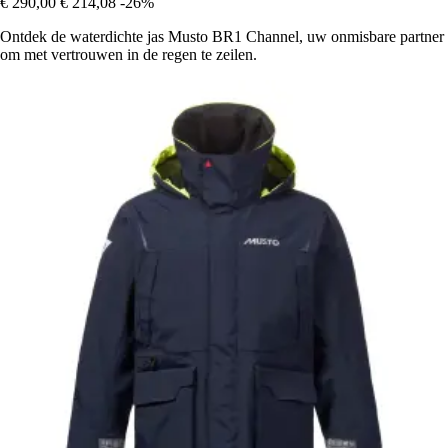
€ 290,00
€ 214,08
-26%
Ontdek de waterdichte jas Musto BR1 Channel, uw onmisbare partner
om met vertrouwen in de regen te zeilen.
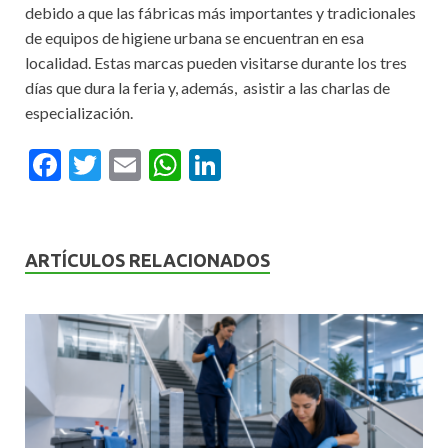
debido a que las fábricas más importantes y tradicionales
de equipos de higiene urbana se encuentran en esa
localidad. Estas marcas pueden visitarse durante los tres
días que dura la feria y, además, asistir a las charlas de
especialización.
F
T
E
W
Li
ac
w
m
h
n
e
itt
ai
at
ke
b
er
l
s
dI
ARTÍCULOS RELACIONADOS
o
A
n
o
p
k
p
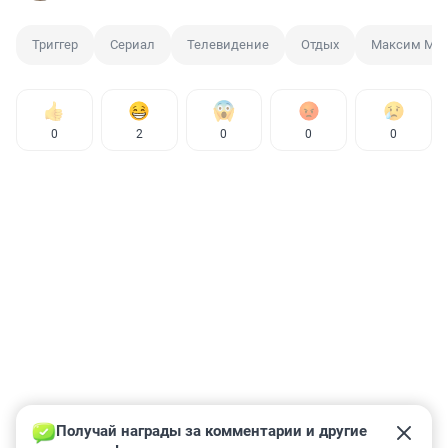
Триггер
Сериал
Телевидение
Отдых
Максим Мат
0
2
0
0
0
Получай награды за комментарии и другие 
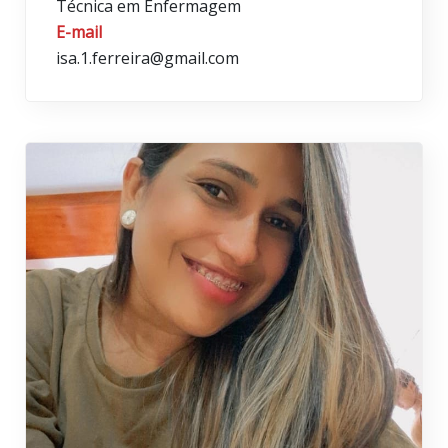
Técnica em Enfermagem
E-mail
isa.1.ferreira@gmail.com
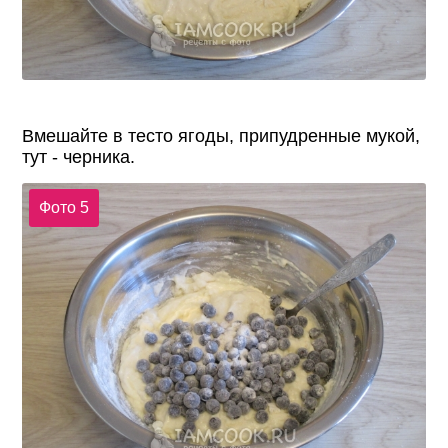
Вмешайте в тесто ягоды, припудренные мукой,
тут - черника.
Фото 5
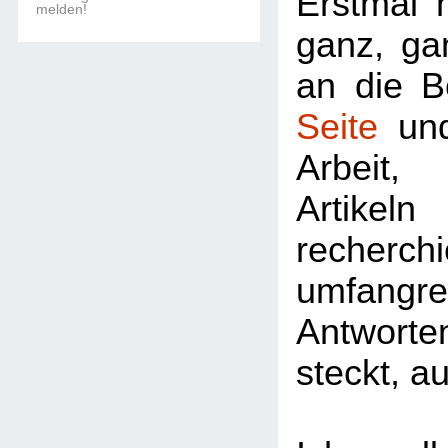
Erstmal 
melden!
ganz, ga
an die B
Seite
und
Arbeit,
Artike
recherc
umfangre
Antwort
steckt, a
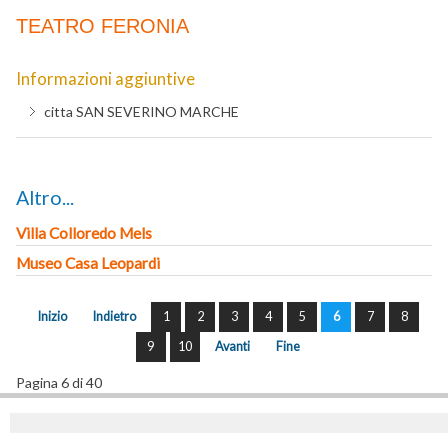
TEATRO FERONIA
Informazioni aggiuntive
citta
SAN SEVERINO MARCHE
Altro...
Villa Colloredo Mels
Museo Casa Leopardi
Inizio
Indietro
1
2
3
4
5
6
7
8
9
10
Avanti
Fine
Pagina 6 di 40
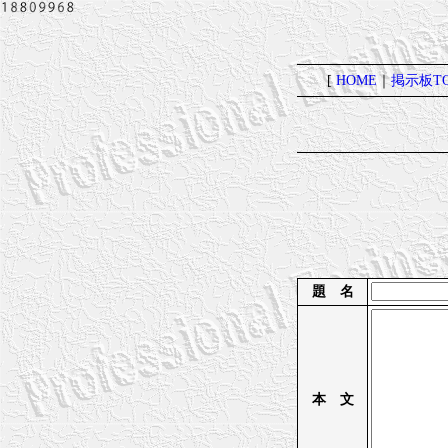
[
HOME
｜
掲示板TO
題 名
本 文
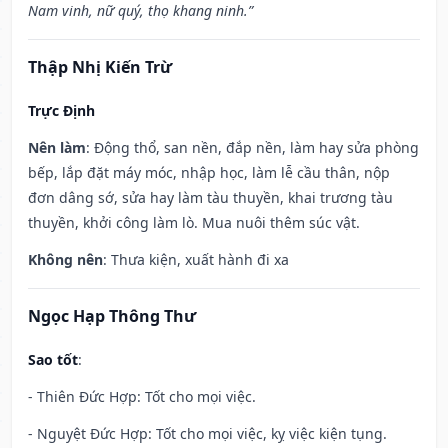
Nam vinh, nữ quý, thọ khang ninh.”
Thập Nhị Kiến Trừ
Trực Định
Nên làm
: Động thổ, san nền, đắp nền, làm hay sửa phòng
bếp, lắp đặt máy móc, nhập học, làm lễ cầu thân, nộp
đơn dâng sớ, sửa hay làm tàu thuyền, khai trương tàu
thuyền, khởi công làm lò. Mua nuôi thêm súc vật.
Không nên
: Thưa kiện, xuất hành đi xa
Ngọc Hạp Thông Thư
Sao tốt
:
- Thiên Đức Hợp: Tốt cho mọi việc.
- Nguyệt Đức Hợp: Tốt cho mọi việc, kỵ việc kiện tụng.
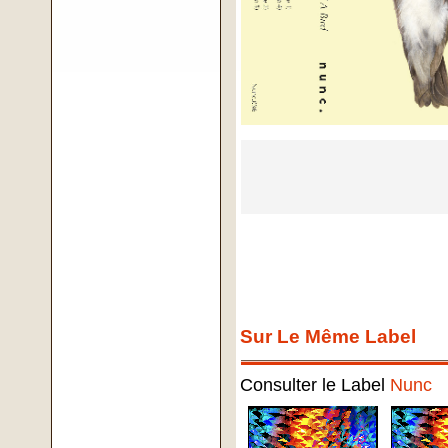
Sur Le Même Label
Consulter le Label
Nunc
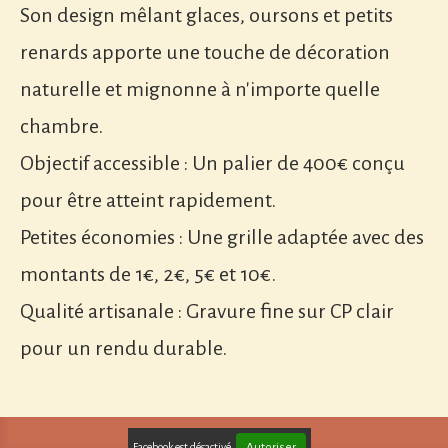
Son design mêlant glaces, oursons et petits
renards apporte une touche de décoration
naturelle et mignonne à n'importe quelle
chambre.
Objectif accessible : Un palier de 400€ conçu
pour être atteint rapidement.
Petites économies : Une grille adaptée avec des
montants de 1€, 2€, 5€ et 10€.
Qualité artisanale : Gravure fine sur CP clair
pour un rendu durable.
Autoriser
Facebook est désactivé.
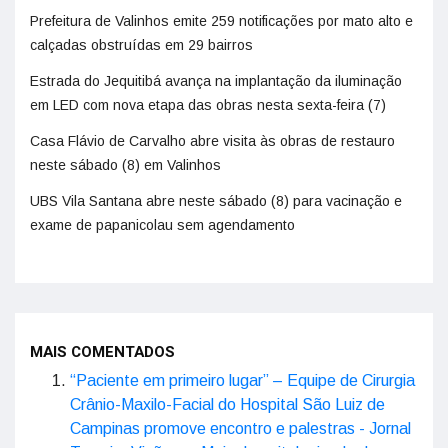
Prefeitura de Valinhos emite 259 notificações por mato alto e
calçadas obstruídas em 29 bairros
Estrada do Jequitibá avança na implantação da iluminação
em LED com nova etapa das obras nesta sexta-feira (7)
Casa Flávio de Carvalho abre visita às obras de restauro
neste sábado (8) em Valinhos
UBS Vila Santana abre neste sábado (8) para vacinação e
exame de papanicolau sem agendamento
MAIS COMENTADOS
“Paciente em primeiro lugar” – Equipe de Cirurgia
Crânio-Maxilo-Facial do Hospital São Luiz de
Campinas promove encontro e palestras - Jornal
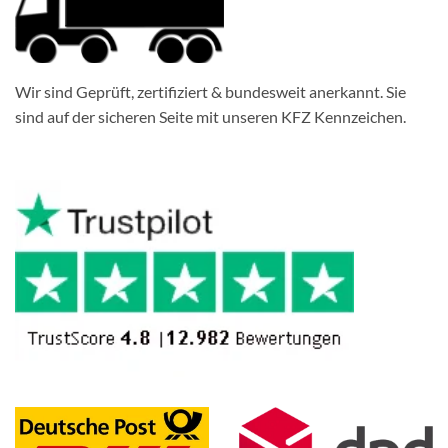
Wir sind Geprüft, zertifiziert & bundesweit anerkannt. Sie
sind auf der sicheren Seite mit unseren KFZ Kennzeichen.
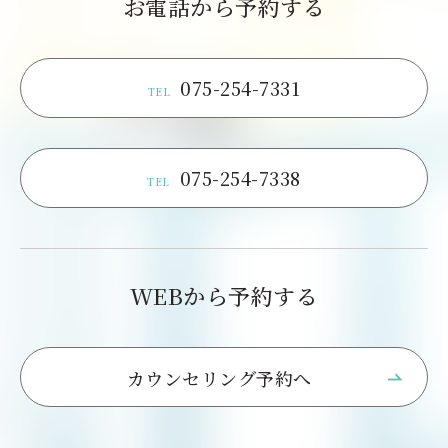
お電話から予約する
075-254-7331
TEL
075-254-7338
TEL
WEBから予約する
カウンセリング予約へ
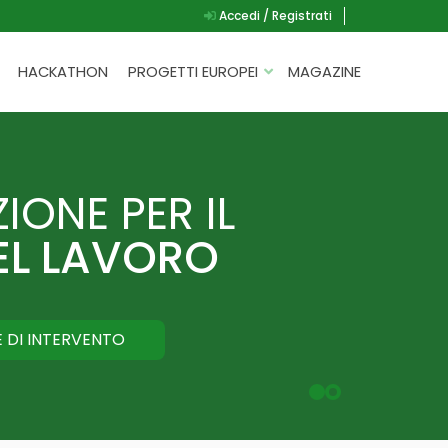
Accedi / Registrati
HACKATHON
PROGETTI EUROPEI
MAGAZINE
G.A.D.
P.L.A.Y.
IONE PER IL
G.A.M.E.
PER
SPEAK UP FOR YOURSELF
L LAVORO
E DI INTERVENTO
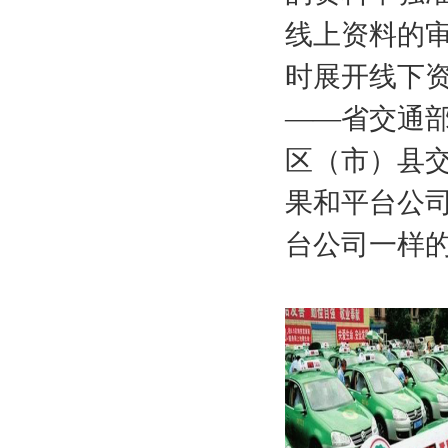
线上资料的
时展开线下
——省交通
区（市）县
果和平台公
台公司一样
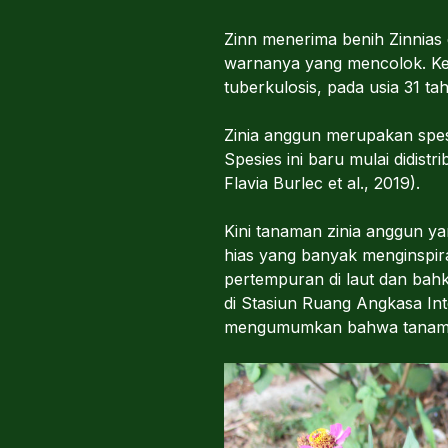
Zinn menerima benih Zinnias 
warnanya yang mencolok. K
tuberkulosis, pada usia 31 ta
Zinia anggun merupakan spesi
Spesies ini baru mulai didis
Flavia Burlec et al., 2019).
Kini tanaman zinia anggun y
hias yang banyak menginspiras
pertempuran di laut dan bahk
di Stasiun Ruang Angkasa Int
mengumumkan bahwa tanaman z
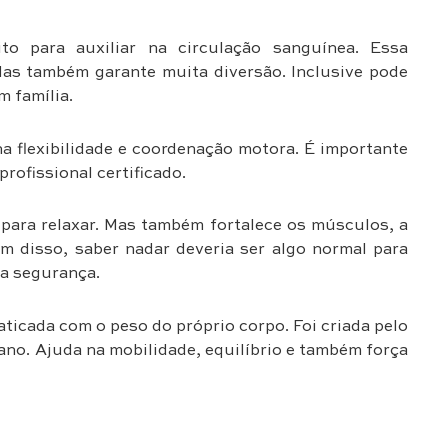
to para auxiliar na circulação sanguínea. Essa
Mas também garante muita diversão. Inclusive pode
m família.
na flexibilidade e coordenação motora. É importante
rofissional certificado.
para relaxar. Mas também fortalece os músculos, a
ém disso, saber nadar deveria ser algo normal para
da segurança.
aticada com o peso do próprio corpo. Foi criada pelo
no. Ajuda na mobilidade, equilíbrio e também força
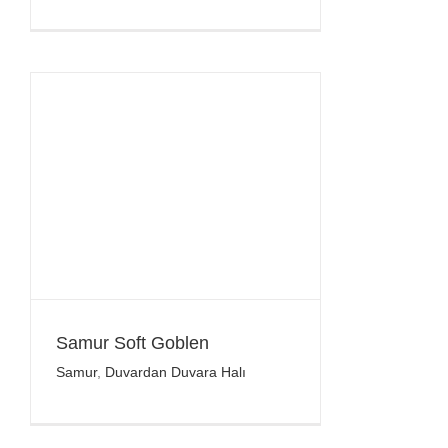
Samur Soft Goblen
Samur
,
Duvardan Duvara Halı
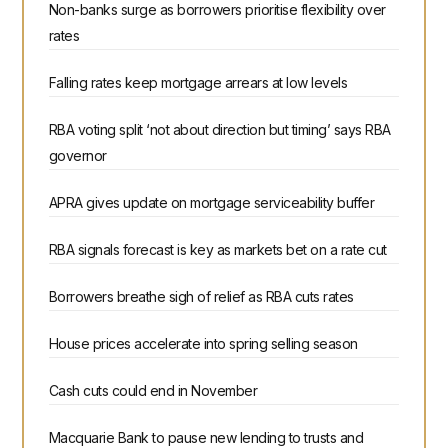
Non-banks surge as borrowers prioritise flexibility over
rates
Falling rates keep mortgage arrears at low levels
RBA voting split ‘not about direction but timing’ says RBA
governor
APRA gives update on mortgage serviceability buffer
RBA signals forecast is key as markets bet on a rate cut
Borrowers breathe sigh of relief as RBA cuts rates
House prices accelerate into spring selling season
Cash cuts could end in November
Macquarie Bank to pause new lending to trusts and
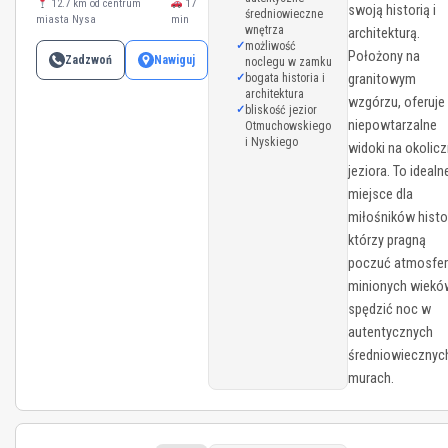
12.7 km od centrum
17
swoją historią i
średniowieczne
miasta Nysa
min
wnętrza
architekturą.
możliwość
Położony na
Zadzwoń
Nawiguj
noclegu w zamku
bogata historia i
granitowym
architektura
wzgórzu, oferuje
bliskość jezior
niepowtarzalne
Otmuchowskiego
i Nyskiego
widoki na okolic
jeziora. To idealn
miejsce dla
miłośników histor
którzy pragną
poczuć atmosfe
minionych wieków
spędzić noc w
autentycznych
średniowiecznyc
murach.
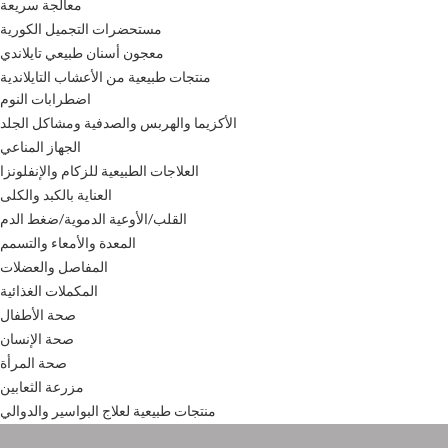
معالجة سريعة
مستحضرات التجميل الكورية
معجون أسنان طبيعي تايلاندي
منتجات طبيعية من الأعشاب التايلاندية
اضطرابات النوم
الأكزيما والهربس والصدفية ومشاكل الجلد
الجهاز المناعي
العلاجات الطبيعية للزكام والإنفلونزا
العناية بالكبد والكلى
القلب/الأوعية الدموية/ضغط الدم
المعدة والأمعاء والتسمم
المفاصل والعضلات
المكملات الغذائية
صحة الأطفال
صحة الإنسان
صحة المرأة
مزرعة الثعابين
منتجات طبيعية لعلاج البواسير والدوالي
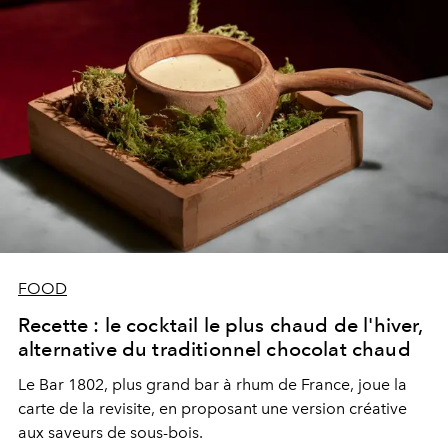
FOOD
Recette : le cocktail le plus chaud de l'hiver,
alternative du traditionnel chocolat chaud
Le Bar 1802, plus grand bar à rhum de France, joue la
carte de la revisite, en proposant une version créative
aux saveurs de sous-bois.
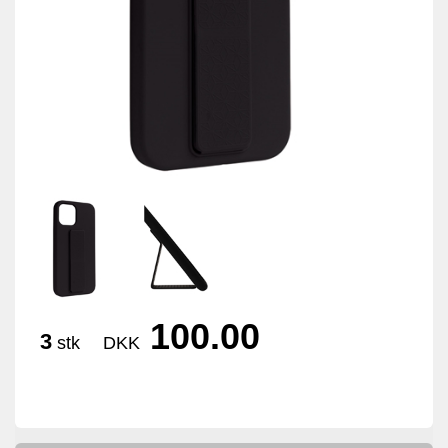
100.00
3
stk
DKK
***
- Requirement
Count how many lines of the data above contain the word "sind". Reply with the number alone.

- Result of this task
2